Bu yazımızda, TDK ve Birlisan’ı esas alarak adabımuaşeret birleşik kelimesinin kökenine, anlamına ve cümle içindeki kullanımına odaklanacağız. Öncelikle, dilimizde yaygın olarak kullanılan adabımuaşeret kelimesinin, Arapça kökenli olan adap ve muaşeret sözcüklerinin Arapça dil bilgisi kurallarına göre bir araya getirilmesiyle oluşturulduğunu söyleyebiliriz. Cümlede isim görevinde kullanılan adap, “töre ya da yol yordam” gibi anlamlara; cümlede isim (eskimiş) görevinde kullanılan muaşeret sözcüğü ise “birbiriyle toplumsal ilişkiler içinde bulunma” anlamına gelmektedir. Aşağıda, bu iki sözcüğün kullanımına ilişkin örnekler yer almaktadır.
Örnek 1: Edebiyatın da kendine mahsus adabı var. (Orhan Veli Kanık)
Örnek 2: Biz bu farkın muaşeretten üsluba, insan ve zevke kadar derinleştiğine inanıyoruz. (Ahmet Hamdi Tanpınar)
Peki, adabımuaşeret ne demek? Adabımuaşeret ne anlama geliyor? Sözlüğe baktığımızda adabımuaşeret birleşik kelimesinin cümlede isim görevinde kullanıldığını ve “bir topluma özgü, saygı ve incelik davranışları” anlamını barındırdığını görmekteyiz. Bu birleşik kelimenin eş anlamlılarının görgü kuralları ve muaşeret adabı olduğunu belirtmekte fayda var. Aşağıdaki cümle, adabımuaşeret kelimesinin kullanımını örneklemektedir.
Örnek 3: Sen de ortaya bir adabımuaşeret meselesi atma! (Peyami Safa)
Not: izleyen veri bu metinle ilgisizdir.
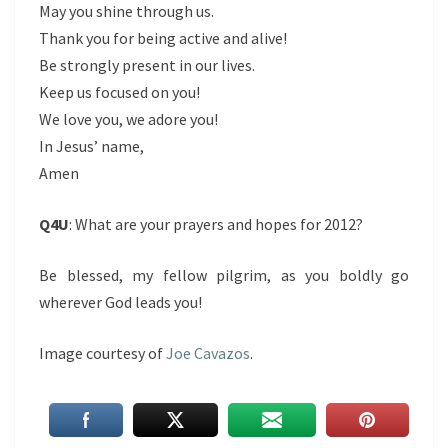
May you shine through us.
Thank you for being active and alive!
Be strongly present in our lives.
Keep us focused on you!
We love you, we adore you!
In Jesus’ name,
Amen
Q4U
: What are your prayers and hopes for 2012?
Be blessed, my fellow pilgrim, as you boldly go
wherever God leads you!
Image courtesy of
Joe Cavazos
.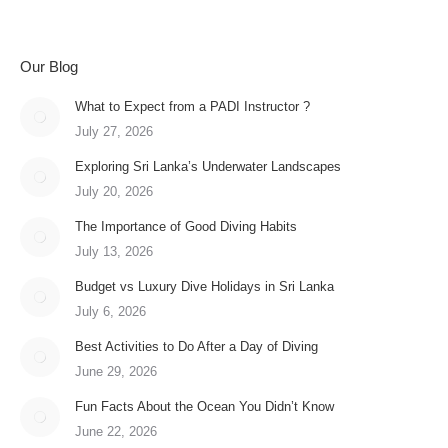
Our Blog
What to Expect from a PADI Instructor ?
July 27, 2026
Exploring Sri Lanka’s Underwater Landscapes
July 20, 2026
The Importance of Good Diving Habits
July 13, 2026
Budget vs Luxury Dive Holidays in Sri Lanka
July 6, 2026
Best Activities to Do After a Day of Diving
June 29, 2026
Fun Facts About the Ocean You Didn’t Know
June 22, 2026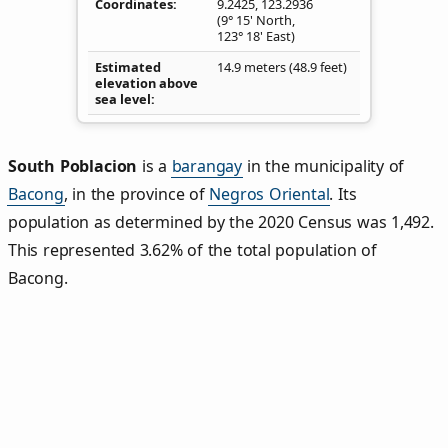
Coordinates
9.2425
,
123.2936
(9° 15' North,
123° 18' East)
Estimated
14.9 meters (48.9 feet)
elevation above
sea level
South Poblacion
is a
barangay
in the municipality of
Bacong
, in the province of
Negros Oriental
. Its
population as determined by the 2020 Census was 1,492.
This represented 3.62% of the total population of
Bacong.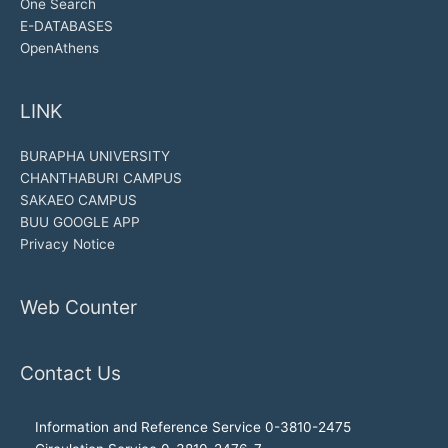
One Search
E-DATABASES
OpenAthens
LINK
BURAPHA UNIVERSITY
CHANTHABURI CAMPUS
SAKAEO CAMPUS
BUU GOOGLE APP
Privacy Notice
Web Counter
Contact Us
Information and Reference Service 0-3810-2475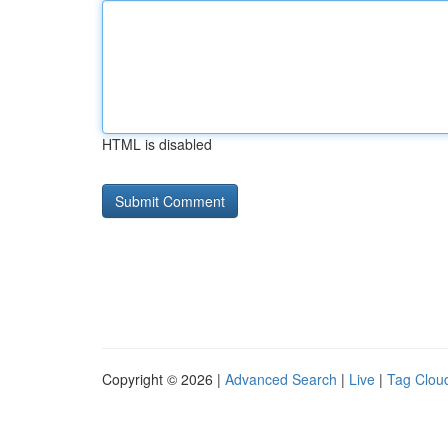
HTML is disabled
Copyright © 2026 |
Advanced Search
|
Live
|
Tag Clou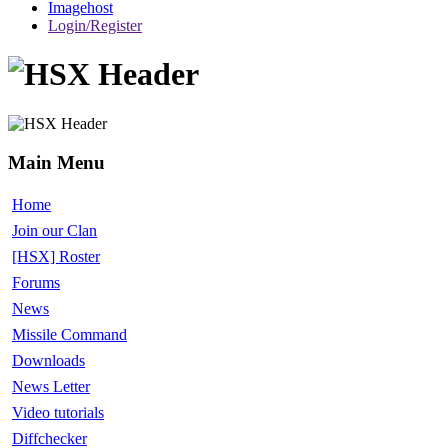
Imagehost
Login/Register
Main Menu
Home
Join our Clan
[HSX] Roster
Forums
News
Missile Command
Downloads
News Letter
Video tutorials
Diffchecker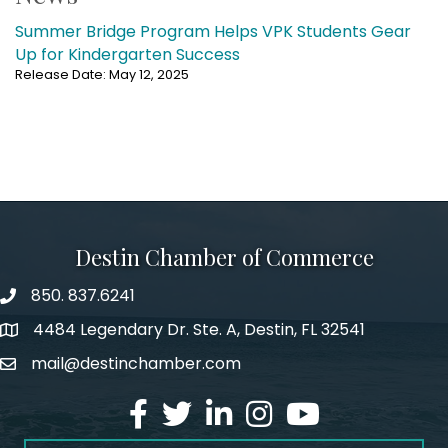
Summer Bridge Program Helps VPK Students Gear
Up for Kindergarten Success
Release Date: May 12, 2025
Destin Chamber of Commerce
850. 837.6241
phone number
4484 Legendary Dr. Ste. A, Destin, FL 32541
map and address
mail@destinchamber.com
email
facebook
twitter
linked in
Instagram
youtube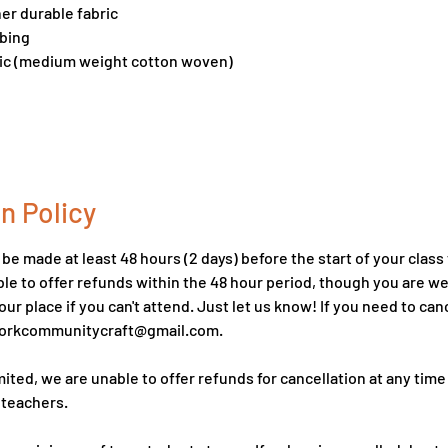
her durable fabric
bbing
bric (medium weight cotton woven)
n Policy
e made at least 48 hours (2 days) before the start of your class t
le to offer refunds within the 48 hour period, though you are 
ur place if you can't attend. Just let us know! If you need to can
hworkcommunitycraft@gmail.com.
mited, we are unable to offer refunds for cancellation at any time
 teachers.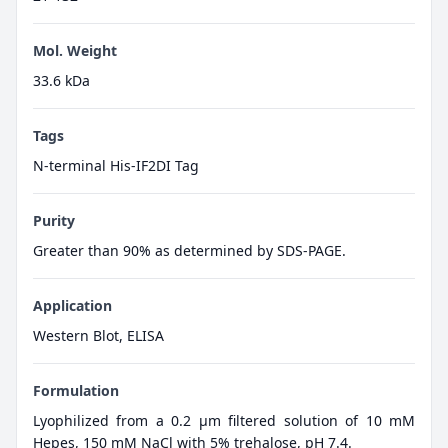
Mol. Weight
33.6 kDa
Tags
N-terminal His-IF2DI Tag
Purity
Greater than 90% as determined by SDS-PAGE.
Application
Western Blot, ELISA
Formulation
Lyophilized from a 0.2 μm filtered solution of 10 mM
Hepes, 150 mM NaCl with 5% trehalose, pH 7.4.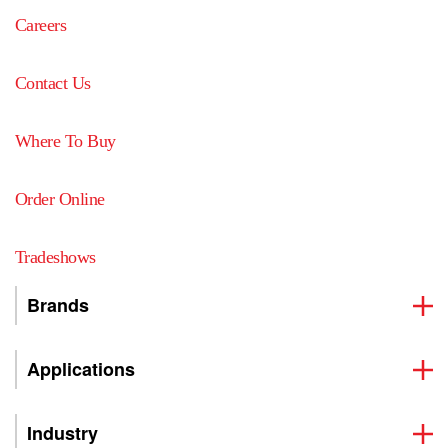
Careers
Contact Us
Where To Buy
Order Online
Tradeshows
Brands
Applications
Industry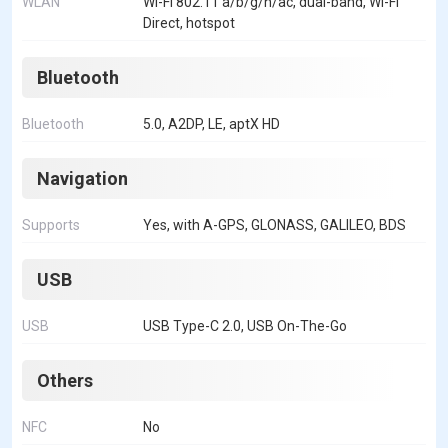
WLAN
Wi-Fi 802.11 a/b/g/n/ac, dual-band, Wi-Fi
Direct, hotspot
Bluetooth
Bluetooth
5.0, A2DP, LE, aptX HD
Navigation
Supports
Yes, with A-GPS, GLONASS, GALILEO, BDS
USB
USB
USB Type-C 2.0, USB On-The-Go
Others
NFC
No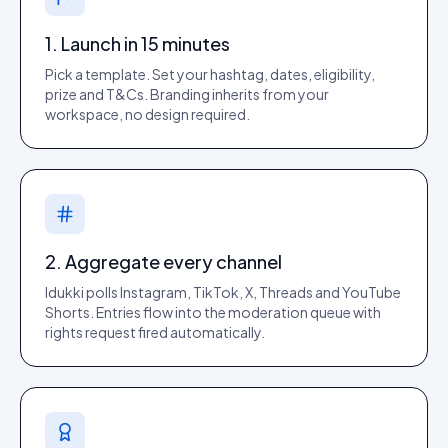
1. Launch in 15 minutes
Pick a template. Set your hashtag, dates, eligibility,
prize and T&Cs. Branding inherits from your
workspace, no design required.
2. Aggregate every channel
Idukki polls Instagram, TikTok, X, Threads and YouTube
Shorts. Entries flow into the moderation queue with
rights request fired automatically.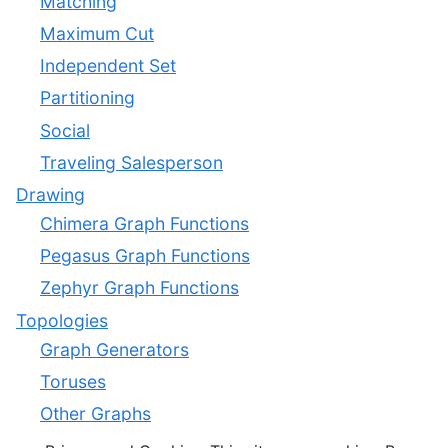
Matching
Maximum Cut
Independent Set
Partitioning
Social
Traveling Salesperson
Drawing
Chimera Graph Functions
Pegasus Graph Functions
Zephyr Graph Functions
Topologies
Graph Generators
Toruses
Other Graphs
Utilities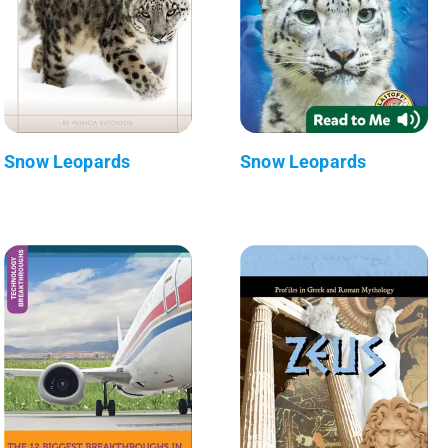
Snow Leopards
Snow Leopards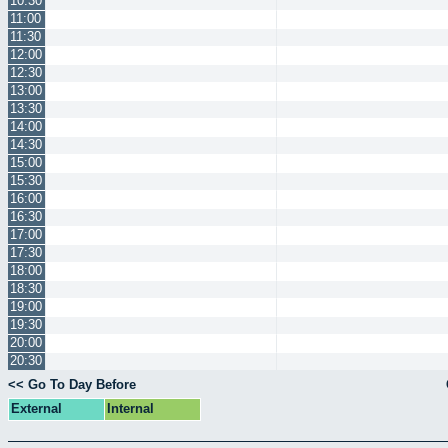
10:30
11:00
11:30
12:00
12:30
13:00
13:30
14:00
14:30
15:00
15:30
16:00
16:30
17:00
17:30
18:00
18:30
19:00
19:30
20:00
20:30
<< Go To Day Before
External
Internal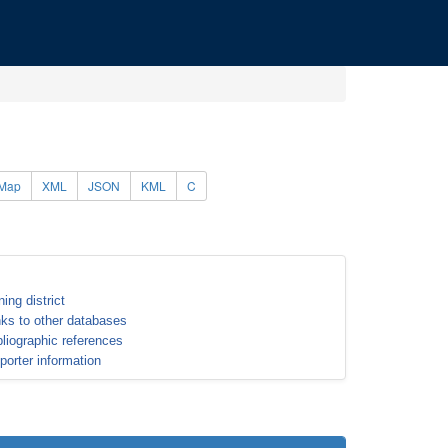
Map
XML
JSON
KML
C
ning district
nks to other databases
bliographic references
porter information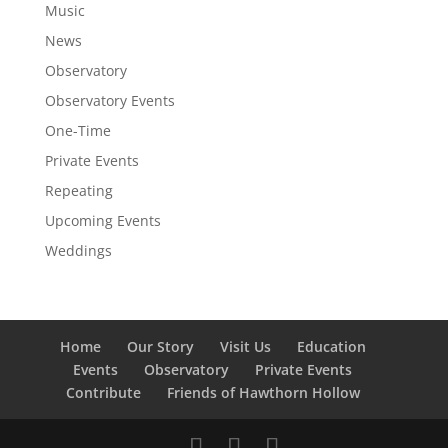
Music
News
Observatory
Observatory Events
One-Time
Private Events
Repeating
Upcoming Events
Weddings
Home
Our Story
Visit Us
Education
Events
Observatory
Private Events
Contribute
Friends of Hawthorn Hollow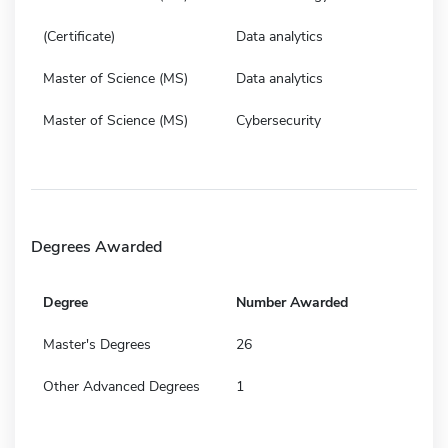
(Certificate)
Data analytics
Master of Science (MS)
Data analytics
Master of Science (MS)
Cybersecurity
Degrees Awarded
Degree
Number Awarded
Master's Degrees
26
Other Advanced Degrees
1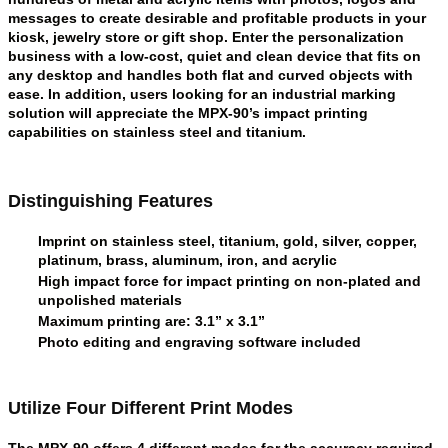
messages to create desirable and profitable products in your
kiosk, jewelry store or gift shop. Enter the personalization
business with a low-cost, quiet and clean device that fits on
any desktop and handles both flat and curved objects with
ease. In addition, users looking for an industrial marking
solution will appreciate the MPX-90’s impact printing
capabilities on stainless steel and titanium.
Distinguishing Features
Imprint on stainless steel, titanium, gold, silver, copper,
platinum, brass, aluminum, iron, and acrylic
High impact force for impact printing on non-plated and
unpolished materials
Maximum printing are: 3.1” x 3.1”
Photo editing and engraving software included
Utilize Four Different Print Modes
The MPX-90 offers 4 different modes for the accuracy required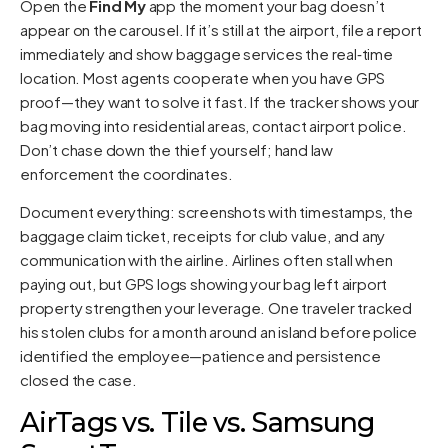
Open the
Find My
app the moment your bag doesn’t
appear on the carousel. If it’s still at the airport, file a report
immediately and show baggage services the real‑time
location. Most agents cooperate when you have GPS
proof—they want to solve it fast. If the tracker shows your
bag moving into residential areas, contact airport police.
Don’t chase down the thief yourself; hand law
enforcement the coordinates.
Document everything: screenshots with timestamps, the
baggage claim ticket, receipts for club value, and any
communication with the airline. Airlines often stall when
paying out, but GPS logs showing your bag left airport
property strengthen your leverage. One traveler tracked
his stolen clubs for a month around an island before police
identified the employee—patience and persistence
closed the case.
AirTags vs. Tile vs. Samsung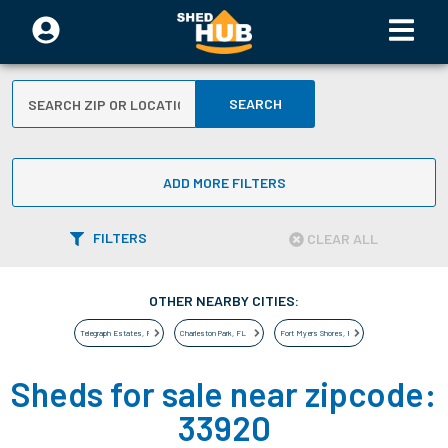
SEARCH
ADD MORE FILTERS
FILTERS
CLEAR ALL
OTHER NEARBY CITIES:
Telegraph Estates
,
FL
Charleston Park
,
FL
Fort Myers Shores
,
FL
Sheds for sale near zipcode:
33920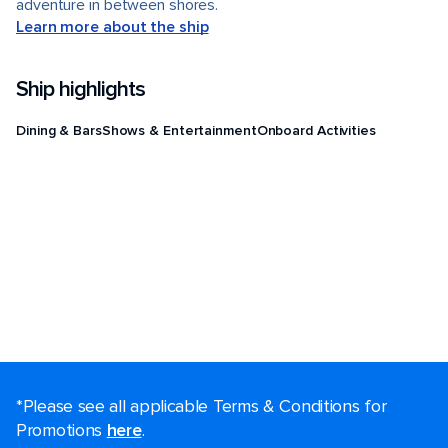
adventure in between shores.
Learn more about the ship
Ship highlights
Dining & Bars
Shows & Entertainment
Onboard Activities
*Please see all applicable Terms & Conditions for
Promotions
here
.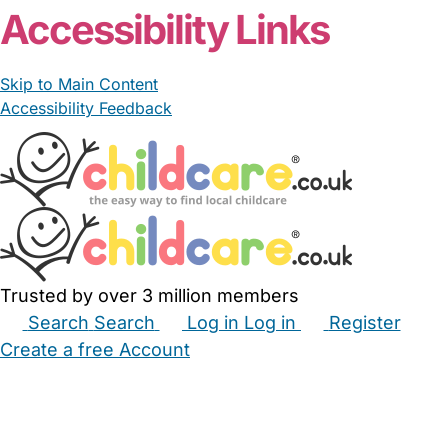
Accessibility Links
Skip to Main Content
Accessibility Feedback
Trusted by over 3 million members
Search
Search
Log in
Log in
Register
Create a free Account
Babysitters
Childminders
Nannies
Nurseries
Household Help
Maternity Nurses
Private Tutors
Schools
Childcare Jobs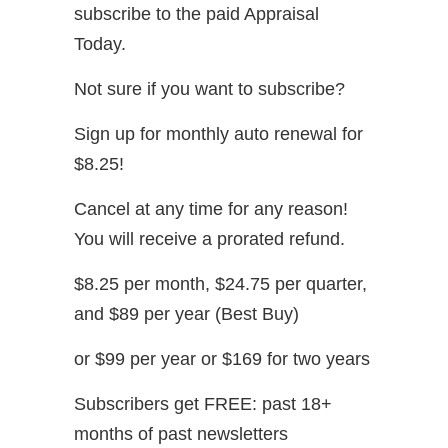
subscribe to the paid Appraisal
Today.
Not sure if you want to subscribe?
Sign up for monthly auto renewal for
$8.25!
Cancel at any time for any reason!
You will receive a prorated refund.
$8.25 per month, $24.75 per quarter,
and $89 per year (Best Buy)
or $99 per year or $169 for two years
Subscribers get FREE: past 18+
months of past newsletters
Zaman zaman, adabımuaşeret kelimesinin “adab-ı muaşeret veya adabı muaşeret” şeklinde yazıldığına tanık olmaktayız. Bu ve buna benzer yazım yanlışlarını en aza indirmek için TDK başta olmak üzere referans niteliğindeki kaynaklara başvurabileceğimizi unutmayalım.